Task item: Leaving the pictures out, print the lines from the first line of the listing through the line containing "to the button.", exactly as they read, and no others.

The records:
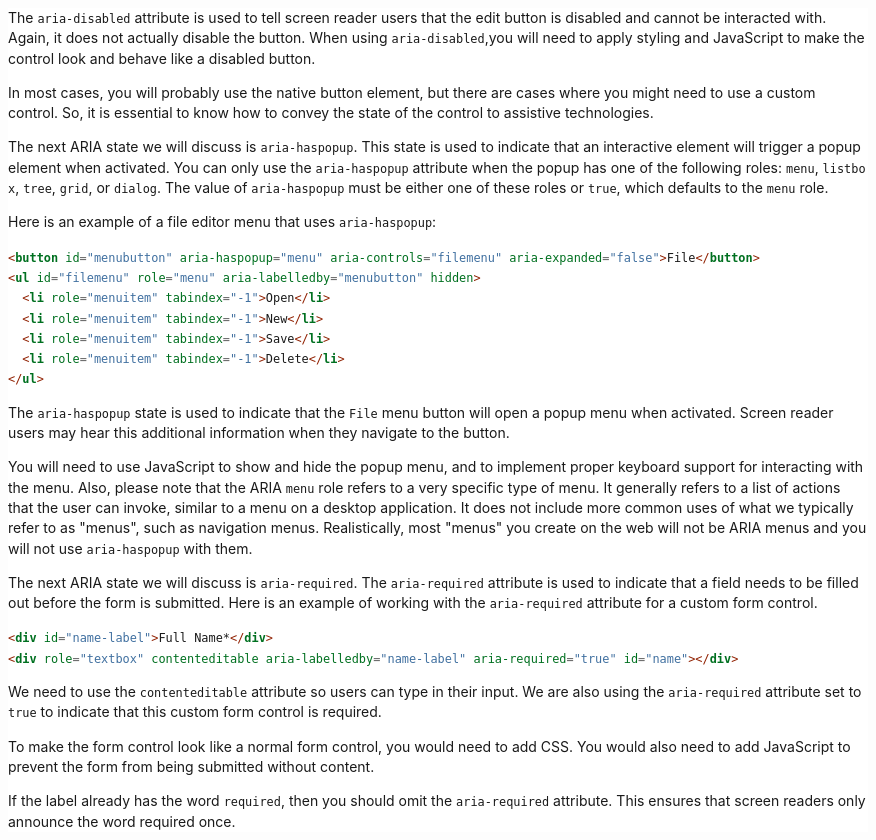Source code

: The `aria-disabled` attribute is used to tell screen reader users that the edit button is disabled and cannot be interacted with. Again, it does not actually disable the button. When using `aria-disabled`,you will need to apply styling and JavaScript to make the control look and behave like a disabled button.

In most cases, you will probably use the native button element, but there are cases where you might need to use a custom control. So, it is essential to know how to convey the state of the control to assistive technologies.

The next ARIA state we will discuss is `aria-haspopup`. This state is used to indicate that an interactive element will trigger a popup element when activated. You can only use the `aria-haspopup` attribute when the popup has one of the following roles: `menu`, `listbox`, `tree`, `grid`, or `dialog`. The value of `aria-haspopup` must be either one of these roles or `true`, which defaults to the `menu` role. 

Here is an example of a file editor menu  that uses `aria-haspopup`:

```html
<button id="menubutton" aria-haspopup="menu" aria-controls="filemenu" aria-expanded="false">File</button>
<ul id="filemenu" role="menu" aria-labelledby="menubutton" hidden>
  <li role="menuitem" tabindex="-1">Open</li>
  <li role="menuitem" tabindex="-1">New</li>
  <li role="menuitem" tabindex="-1">Save</li>
  <li role="menuitem" tabindex="-1">Delete</li>
</ul>
```

The `aria-haspopup` state is used to indicate that the `File` menu button will open a popup menu when activated. Screen reader users may hear this additional information when they navigate to the button.

You will need to use JavaScript to show and hide the popup menu, and to implement proper keyboard support for interacting with the menu. Also, please note that the ARIA `menu` role refers to a very specific type of menu. It generally refers to a list of actions that the user can invoke, similar to a menu on a desktop application. It does not include more common uses of what we typically refer to as "menus", such as navigation menus. Realistically, most "menus" you create on the web will not be ARIA menus and you will not use `aria-haspopup` with them.

The next ARIA state we will discuss is `aria-required`. The `aria-required` attribute is used to indicate that a field needs to be filled out before the form is submitted.
Here is an example of working with the `aria-required` attribute for a custom form control.

```html
<div id="name-label">Full Name*</div>
<div role="textbox" contenteditable aria-labelledby="name-label" aria-required="true" id="name"></div>
```

We need to use the `contenteditable` attribute so users can type in their input. We are also using the `aria-required` attribute set to `true` to indicate that this custom form control is required.

To make the form control look like a normal form control, you would need to add CSS. You would also need to add JavaScript to prevent the form from being submitted without content.

If the label already has the word `required`, then you should omit the `aria-required` attribute. This ensures that screen readers only announce the word required once.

Exercise result:
Source code

: The `aria-disabled` attribute is used to tell screen reader users that the edit button is disabled and cannot be interacted with. Again, it does not actually disable the button. When using `aria-disabled`,you will need to apply styling and JavaScript to make the control look and behave like a disabled button.

In most cases, you will probably use the native button element, but there are cases where you might need to use a custom control. So, it is essential to know how to convey the state of the control to assistive technologies.

The next ARIA state we will discuss is `aria-haspopup`. This state is used to indicate that an interactive element will trigger a popup element when activated. You can only use the `aria-haspopup` attribute when the popup has one of the following roles: `menu`, `listbox`, `tree`, `grid`, or `dialog`. The value of `aria-haspopup` must be either one of these roles or `true`, which defaults to the `menu` role. 

Here is an example of a file editor menu  that uses `aria-haspopup`:

```html
<button id="menubutton" aria-haspopup="menu" aria-controls="filemenu" aria-expanded="false">File</button>
<ul id="filemenu" role="menu" aria-labelledby="menubutton" hidden>
  <li role="menuitem" tabindex="-1">Open</li>
  <li role="menuitem" tabindex="-1">New</li>
  <li role="menuitem" tabindex="-1">Save</li>
  <li role="menuitem" tabindex="-1">Delete</li>
</ul>
```

The `aria-haspopup` state is used to indicate that the `File` menu button will open a popup menu when activated. Screen reader users may hear this additional information when they navigate to the button.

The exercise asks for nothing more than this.